» Work request: Please return all of the entries below exactly as they are written.

■ ■ ■

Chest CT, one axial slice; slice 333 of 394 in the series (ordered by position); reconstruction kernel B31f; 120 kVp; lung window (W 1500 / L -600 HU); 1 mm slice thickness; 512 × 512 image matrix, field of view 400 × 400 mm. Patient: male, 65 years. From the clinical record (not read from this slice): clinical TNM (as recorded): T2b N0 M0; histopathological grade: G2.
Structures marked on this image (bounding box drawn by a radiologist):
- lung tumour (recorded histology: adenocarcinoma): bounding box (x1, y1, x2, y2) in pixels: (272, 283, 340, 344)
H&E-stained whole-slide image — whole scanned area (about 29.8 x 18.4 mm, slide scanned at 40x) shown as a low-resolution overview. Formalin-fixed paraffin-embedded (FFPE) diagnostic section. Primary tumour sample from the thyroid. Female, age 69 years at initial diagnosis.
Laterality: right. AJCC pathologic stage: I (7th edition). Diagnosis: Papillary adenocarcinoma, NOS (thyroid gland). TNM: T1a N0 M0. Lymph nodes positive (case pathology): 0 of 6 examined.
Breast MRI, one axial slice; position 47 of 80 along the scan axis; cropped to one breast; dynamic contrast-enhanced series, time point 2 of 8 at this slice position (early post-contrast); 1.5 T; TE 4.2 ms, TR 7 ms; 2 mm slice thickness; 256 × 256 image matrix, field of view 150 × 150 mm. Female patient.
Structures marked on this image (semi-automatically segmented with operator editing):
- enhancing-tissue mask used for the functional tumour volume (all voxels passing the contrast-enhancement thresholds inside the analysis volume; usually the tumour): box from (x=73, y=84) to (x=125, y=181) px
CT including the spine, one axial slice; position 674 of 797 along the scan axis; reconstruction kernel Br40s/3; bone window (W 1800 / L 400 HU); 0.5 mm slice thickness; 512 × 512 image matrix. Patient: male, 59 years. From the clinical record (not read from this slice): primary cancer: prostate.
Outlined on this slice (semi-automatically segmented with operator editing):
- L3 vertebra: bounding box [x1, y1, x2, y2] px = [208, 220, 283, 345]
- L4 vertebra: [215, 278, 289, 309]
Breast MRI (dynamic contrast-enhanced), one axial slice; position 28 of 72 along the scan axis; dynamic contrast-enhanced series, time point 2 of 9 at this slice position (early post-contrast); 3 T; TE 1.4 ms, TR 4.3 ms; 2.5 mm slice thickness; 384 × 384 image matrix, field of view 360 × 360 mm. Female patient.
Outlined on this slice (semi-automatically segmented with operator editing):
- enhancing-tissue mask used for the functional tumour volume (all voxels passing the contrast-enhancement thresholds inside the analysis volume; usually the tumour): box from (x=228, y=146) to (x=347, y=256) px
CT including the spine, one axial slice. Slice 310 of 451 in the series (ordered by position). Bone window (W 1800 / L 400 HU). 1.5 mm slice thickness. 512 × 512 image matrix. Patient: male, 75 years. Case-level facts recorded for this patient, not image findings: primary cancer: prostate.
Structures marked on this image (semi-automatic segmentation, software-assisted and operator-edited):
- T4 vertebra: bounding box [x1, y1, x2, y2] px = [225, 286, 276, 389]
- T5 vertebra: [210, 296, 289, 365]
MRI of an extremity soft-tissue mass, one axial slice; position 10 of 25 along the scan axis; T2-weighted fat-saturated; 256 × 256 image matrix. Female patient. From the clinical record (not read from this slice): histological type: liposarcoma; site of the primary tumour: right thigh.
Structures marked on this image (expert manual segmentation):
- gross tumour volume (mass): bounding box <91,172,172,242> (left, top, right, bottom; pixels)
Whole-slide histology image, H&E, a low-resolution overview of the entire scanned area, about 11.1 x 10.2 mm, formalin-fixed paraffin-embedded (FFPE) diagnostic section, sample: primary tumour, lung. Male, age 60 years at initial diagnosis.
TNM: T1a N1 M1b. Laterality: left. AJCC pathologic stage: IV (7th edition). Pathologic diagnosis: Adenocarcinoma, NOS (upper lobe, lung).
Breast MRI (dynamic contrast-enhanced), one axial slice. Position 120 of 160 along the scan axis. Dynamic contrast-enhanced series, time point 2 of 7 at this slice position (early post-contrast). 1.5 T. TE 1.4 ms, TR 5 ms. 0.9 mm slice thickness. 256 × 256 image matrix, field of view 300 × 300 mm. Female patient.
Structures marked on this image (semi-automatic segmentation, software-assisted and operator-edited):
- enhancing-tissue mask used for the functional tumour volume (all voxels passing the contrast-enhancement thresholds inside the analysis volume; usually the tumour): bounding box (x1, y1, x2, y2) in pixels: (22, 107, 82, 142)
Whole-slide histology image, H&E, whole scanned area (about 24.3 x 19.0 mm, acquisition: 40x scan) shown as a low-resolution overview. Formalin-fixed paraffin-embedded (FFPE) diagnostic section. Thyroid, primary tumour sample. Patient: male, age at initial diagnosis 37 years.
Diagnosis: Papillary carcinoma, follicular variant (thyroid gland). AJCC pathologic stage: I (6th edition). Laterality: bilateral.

■ ■ ■

» Answer space:
Chest CT, one axial slice; slice 333 of 394 in the series (ordered by position); reconstruction kernel B31f; 120 kVp; lung window (W 1500 / L -600 HU); 1 mm slice thickness; 512 × 512 image matrix, field of view 400 × 400 mm. Patient: male, 65 years. From the clinical record (not read from this slice): clinical TNM (as recorded): T2b N0 M0; histopathological grade: G2.
Structures marked on this image (bounding box drawn by a radiologist):
- lung tumour (recorded histology: adenocarcinoma): bounding box (x1, y1, x2, y2) in pixels: (272, 283, 340, 344)
H&E-stained whole-slide image — whole scanned area (about 29.8 x 18.4 mm, slide scanned at 40x) shown as a low-resolution overview. Formalin-fixed paraffin-embedded (FFPE) diagnostic section. Primary tumour sample from the thyroid. Female, age 69 years at initial diagnosis.
Laterality: right. AJCC pathologic stage: I (7th edition). Diagnosis: Papillary adenocarcinoma, NOS (thyroid gland). TNM: T1a N0 M0. Lymph nodes positive (case pathology): 0 of 6 examined.
Breast MRI, one axial slice; position 47 of 80 along the scan axis; cropped to one breast; dynamic contrast-enhanced series, time point 2 of 8 at this slice position (early post-contrast); 1.5 T; TE 4.2 ms, TR 7 ms; 2 mm slice thickness; 256 × 256 image matrix, field of view 150 × 150 mm. Female patient.
Structures marked on this image (semi-automatically segmented with operator editing):
- enhancing-tissue mask used for the functional tumour volume (all voxels passing the contrast-enhancement thresholds inside the analysis volume; usually the tumour): box from (x=73, y=84) to (x=125, y=181) px
CT including the spine, one axial slice; position 674 of 797 along the scan axis; reconstruction kernel Br40s/3; bone window (W 1800 / L 400 HU); 0.5 mm slice thickness; 512 × 512 image matrix. Patient: male, 59 years. From the clinical record (not read from this slice): primary cancer: prostate.
Outlined on this slice (semi-automatically segmented with operator editing):
- L3 vertebra: bounding box [x1, y1, x2, y2] px = [208, 220, 283, 345]
- L4 vertebra: [215, 278, 289, 309]
Breast MRI (dynamic contrast-enhanced), one axial slice; position 28 of 72 along the scan axis; dynamic contrast-enhanced series, time point 2 of 9 at this slice position (early post-contrast); 3 T; TE 1.4 ms, TR 4.3 ms; 2.5 mm slice thickness; 384 × 384 image matrix, field of view 360 × 360 mm. Female patient.
Outlined on this slice (semi-automatically segmented with operator editing):
- enhancing-tissue mask used for the functional tumour volume (all voxels passing the contrast-enhancement thresholds inside the analysis volume; usually the tumour): box from (x=228, y=146) to (x=347, y=256) px
CT including the spine, one axial slice. Slice 310 of 451 in the series (ordered by position). Bone window (W 1800 / L 400 HU). 1.5 mm slice thickness. 512 × 512 image matrix. Patient: male, 75 years. Case-level facts recorded for this patient, not image findings: primary cancer: prostate.
Structures marked on this image (semi-automatic segmentation, software-assisted and operator-edited):
- T4 vertebra: bounding box [x1, y1, x2, y2] px = [225, 286, 276, 389]
- T5 vertebra: [210, 296, 289, 365]
MRI of an extremity soft-tissue mass, one axial slice; position 10 of 25 along the scan axis; T2-weighted fat-saturated; 256 × 256 image matrix. Female patient. From the clinical record (not read from this slice): histological type: liposarcoma; site of the primary tumour: right thigh.
Structures marked on this image (expert manual segmentation):
- gross tumour volume (mass): bounding box <91,172,172,242> (left, top, right, bottom; pixels)
Whole-slide histology image, H&E, a low-resolution overview of the entire scanned area, about 11.1 x 10.2 mm, formalin-fixed paraffin-embedded (FFPE) diagnostic section, sample: primary tumour, lung. Male, age 60 years at initial diagnosis.
TNM: T1a N1 M1b. Laterality: left. AJCC pathologic stage: IV (7th edition). Pathologic diagnosis: Adenocarcinoma, NOS (upper lobe, lung).
Breast MRI (dynamic contrast-enhanced), one axial slice. Position 120 of 160 along the scan axis. Dynamic contrast-enhanced series, time point 2 of 7 at this slice position (early post-contrast). 1.5 T. TE 1.4 ms, TR 5 ms. 0.9 mm slice thickness. 256 × 256 image matrix, field of view 300 × 300 mm. Female patient.
Structures marked on this image (semi-automatic segmentation, software-assisted and operator-edited):
- enhancing-tissue mask used for the functional tumour volume (all voxels passing the contrast-enhancement thresholds inside the analysis volume; usually the tumour): bounding box (x1, y1, x2, y2) in pixels: (22, 107, 82, 142)
Whole-slide histology image, H&E, whole scanned area (about 24.3 x 19.0 mm, acquisition: 40x scan) shown as a low-resolution overview. Formalin-fixed paraffin-embedded (FFPE) diagnostic section. Thyroid, primary tumour sample. Patient: male, age at initial diagnosis 37 years.
Diagnosis: Papillary carcinoma, follicular variant (thyroid gland). AJCC pathologic stage: I (6th edition). Laterality: bilateral.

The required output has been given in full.